My favorite thing I saw there was the fifteen minute film about apartheid resistance in South Africa. It illustrated the power of community organizing, as well as the tragedy that broke apart families when police  used force to keep people from speaking up. This grievous harm only convinced people to keep gathering and spreading the message of activism. In churches, at school, at work. Wherever people went, they demanded freedom.

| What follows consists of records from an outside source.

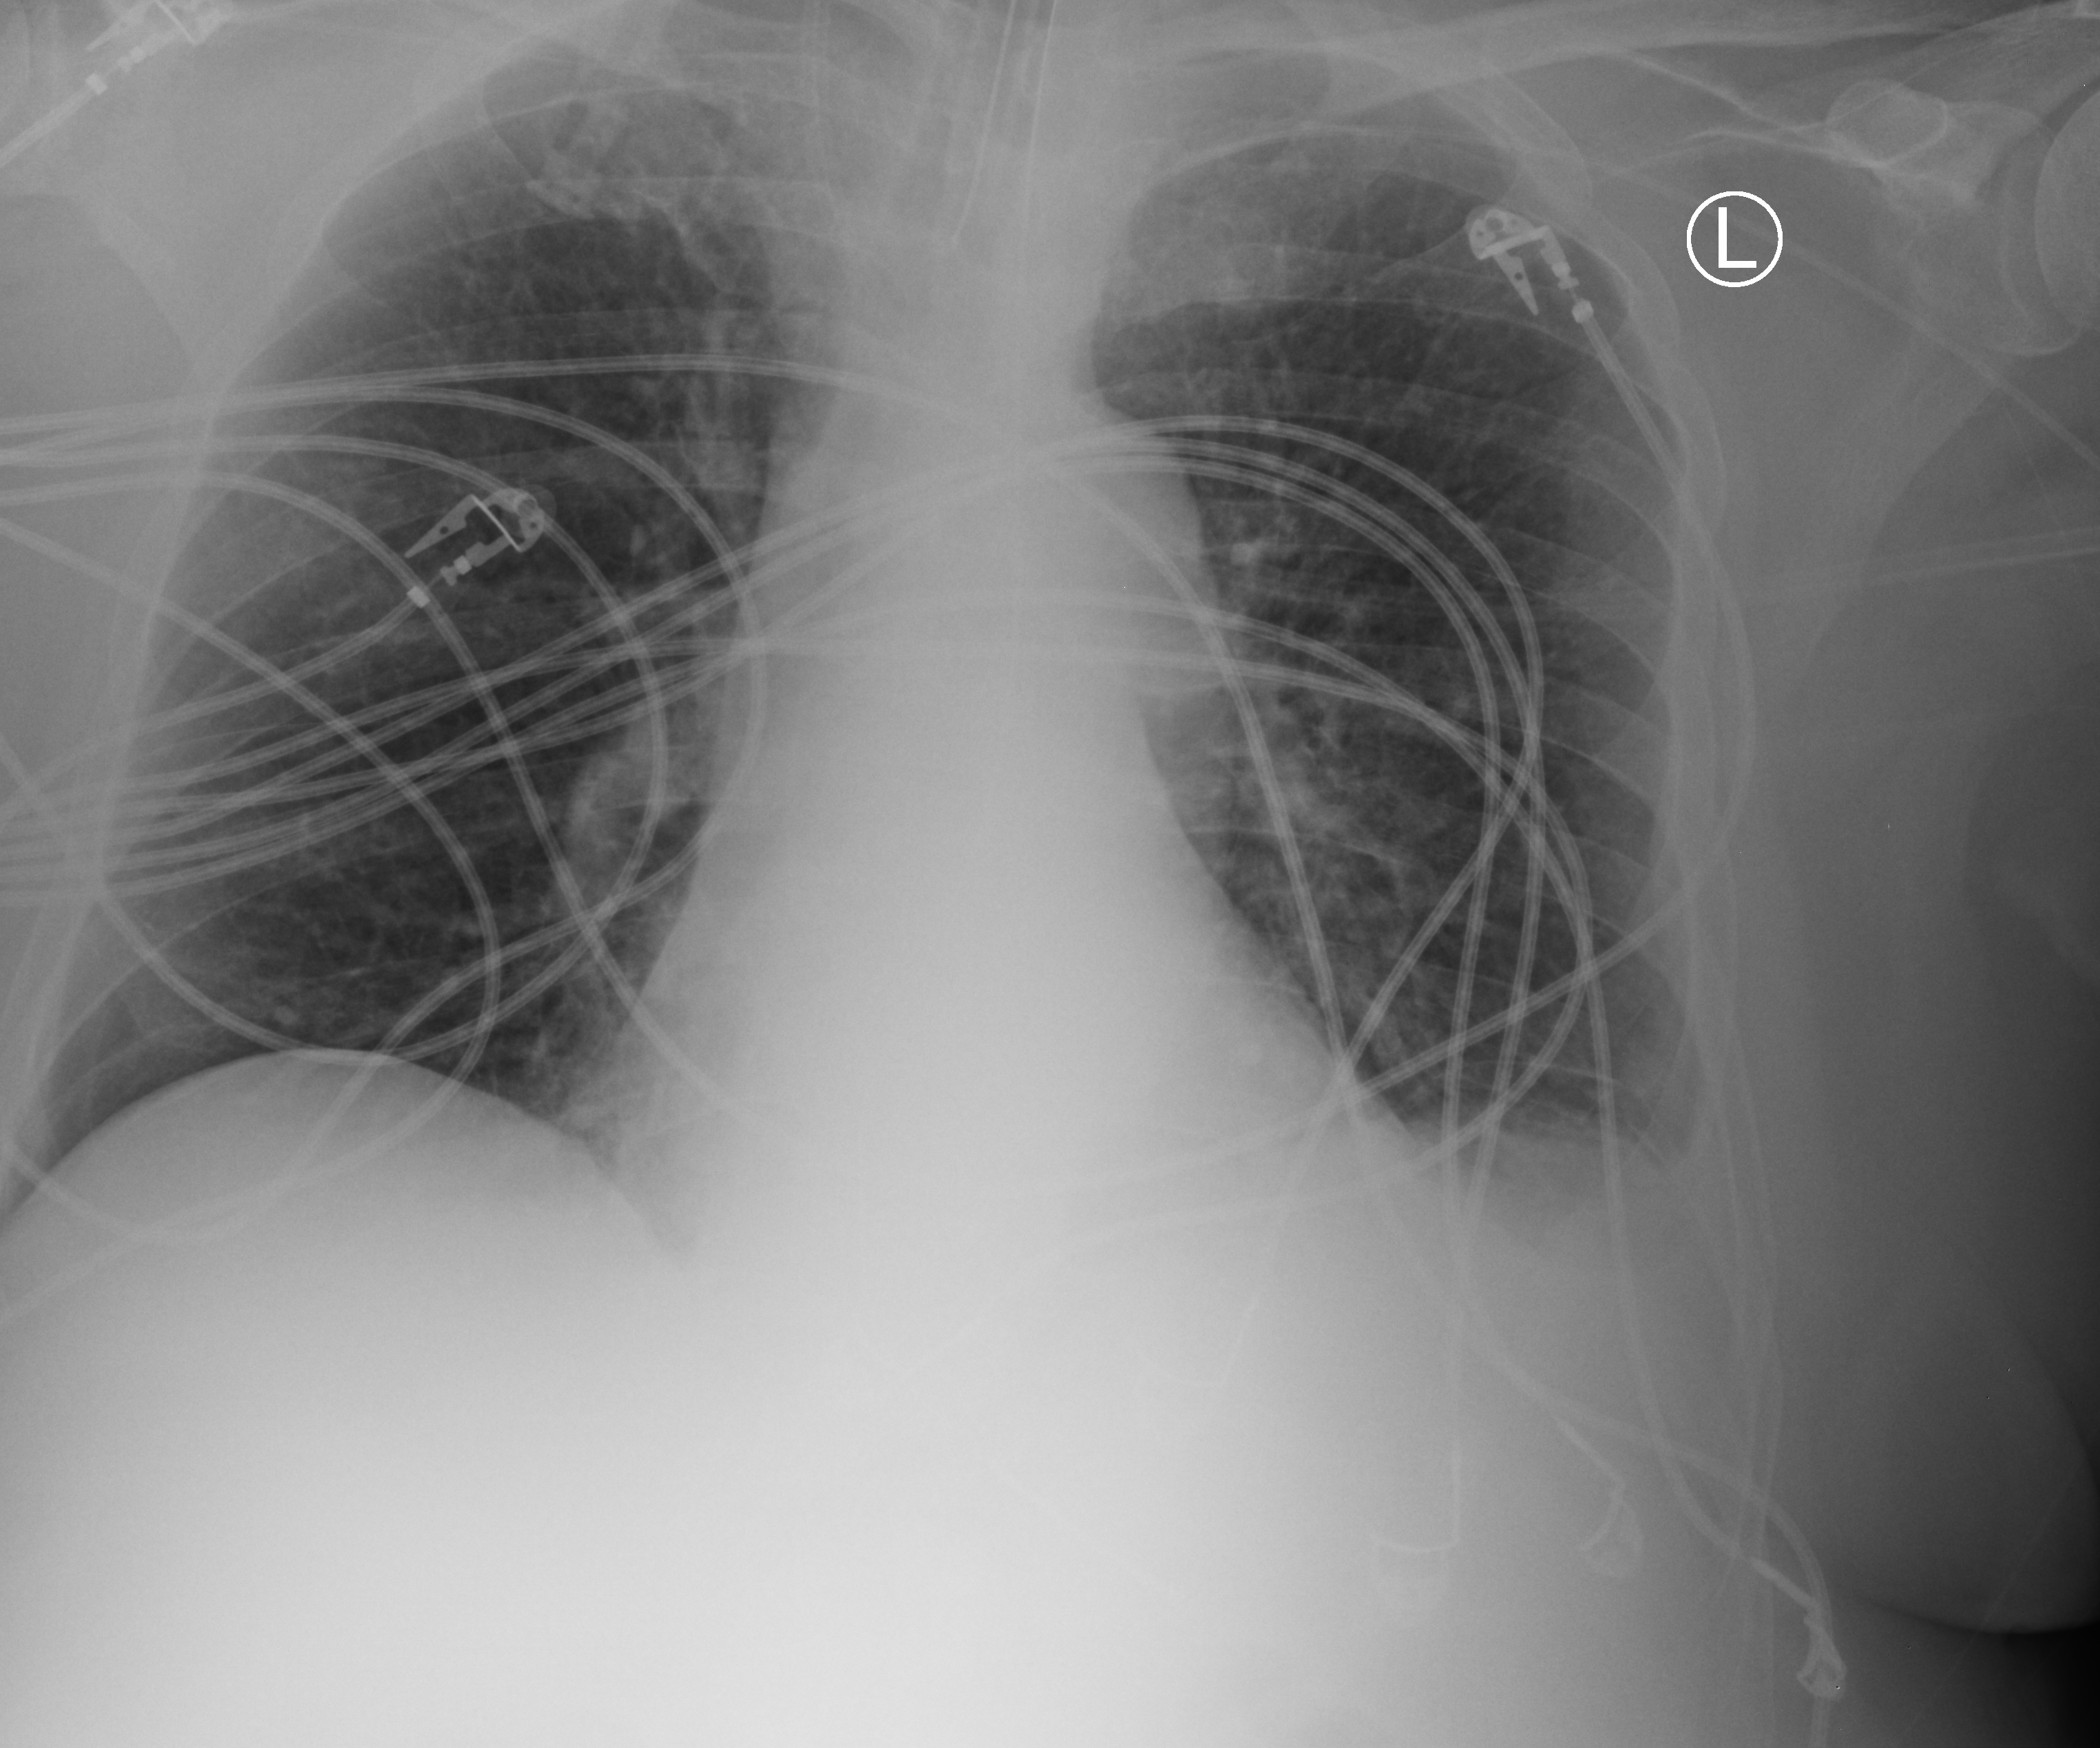
Portable chest radiograph, anteroposterior (AP) projection. Patient hospitalised with COVID-19; male, aged 60–74 years.
From the hospital-stay record, not from the radiograph (when in the stay this image was taken is not recorded): mechanically ventilated during this hospital stay: yes.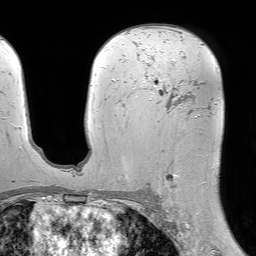
Breast MRI (dynamic contrast-enhanced), one axial slice; position 43 of 64 along the scan axis; cropped to one breast; dynamic contrast-enhanced series, time point 2 of 7 at this slice position (early post-contrast); 1.5 T; TE 4.6 ms, TR 7.2 ms; 2.5 mm slice thickness; 256 × 256 image matrix, field of view 230 × 230 mm. Female patient.
Annotated regions visible in this slice (semi-automatically segmented with operator editing):
- enhancing-tissue mask used for the functional tumour volume (all voxels passing the contrast-enhancement thresholds inside the analysis volume; usually the tumour): box from (x=135, y=76) to (x=199, y=203) px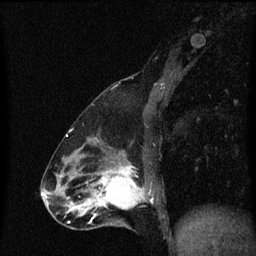
Breast MRI (dynamic contrast-enhanced), one sagittal slice; slice 26 of 60 in the series (ordered by position); dynamic contrast-enhanced series, image 2 of 3 at this slice position (ordered by acquisition); 1.5 T; TE 4.2 ms, TR 8.4 ms; 256 × 256 image matrix, field of view 200 × 200 mm. Female patient, age 47 years.
Annotated regions visible in this slice (semi-automatically segmented with operator editing):
- analysis volume of interest (the breast-tissue region the enhancement analysis was run in; not a lesion): bounding box (x1, y1, x2, y2) in pixels: (100, 172, 151, 209)
- tumour enhancement mask (voxels above the 70 % enhancement threshold inside the analysis volume of interest): (100, 172, 146, 209)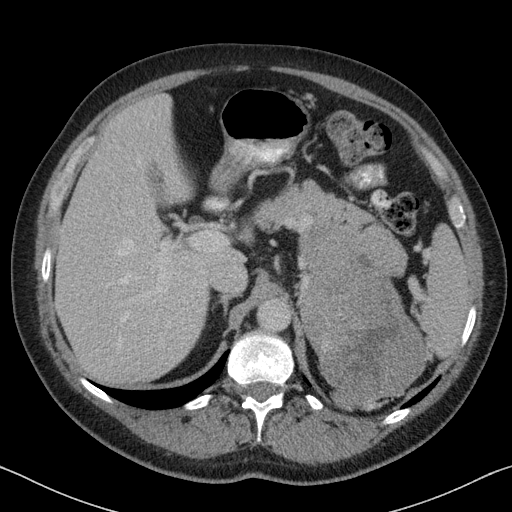
Contrast-enhanced abdominal CT, one axial slice; position 55 of 88 along the scan axis; reconstruction kernel B31f; intravenous contrast given; soft-tissue window (W 400 / L 40 HU); 512 × 512 image matrix, field of view 366 × 366 mm. Patient: male, 51 years. From the clinical record (not read from this slice): diagnosis: adrenocortical carcinoma; tumour side: left adrenal; tumour size at pathology: 16.5 cm; Ki-67 index: 30 %; stage (as recorded): 2.
Structures marked on this image (semi-automatic segmentation, software-assisted and operator-edited):
- mass: bounding box (x1, y1, x2, y2) in pixels: (302, 227, 425, 409)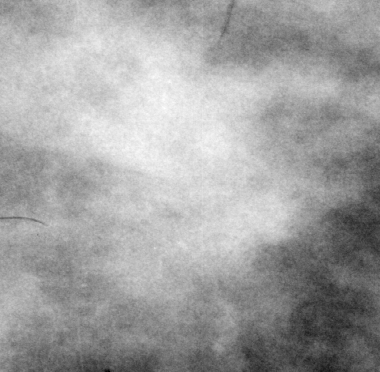
Region of interest cut from a scanned film mammogram (one marked finding); right breast; CC view; BI-RADS breast density category 2 (scale 1–4).
Marked abnormality: mass, shape irregular, margins ill defined; BI-RADS assessment category 4; pathology (as recorded): malignant.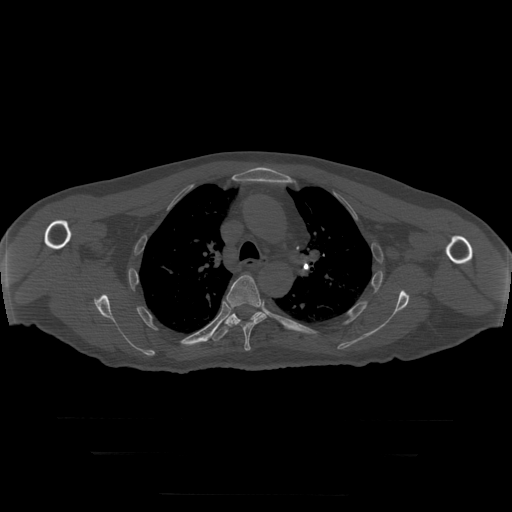
CT including the spine, one axial slice. Position 219 of 397 along the scan axis. Reconstruction kernel STANDARD. Bone window (W 1800 / L 400 HU). 1.25 mm slice thickness. 512 × 512 image matrix, field of view 510 × 510 mm. Patient age 73 years. From the clinical record (not read from this slice): primary cancer: prostate.
Annotated regions visible in this slice (semi-automatically segmented with operator editing):
- T5 vertebra: bounding box (x1, y1, x2, y2) in pixels: (227, 275, 267, 351)
- T6 vertebra: (208, 311, 264, 341)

Coming away from the museum, I learned a lot about Nelson Mandela’s activism and how I could apply his values in my own life. Outdoors, there was a wall of quotes that showed his personal values. One quote that stood out to me was,  "Running through the struggle like a golden thread was the indomitable human spirit and a capacity for self-sacrifice and discipline." As a person who has always wanted to be courageous, I admired his willingness to sacrifice his life and family so that South Africa might become a more equitable society. His struggle applies to South Africa’s current work towards equality, and the virtues that people strive to attain in their daily lives.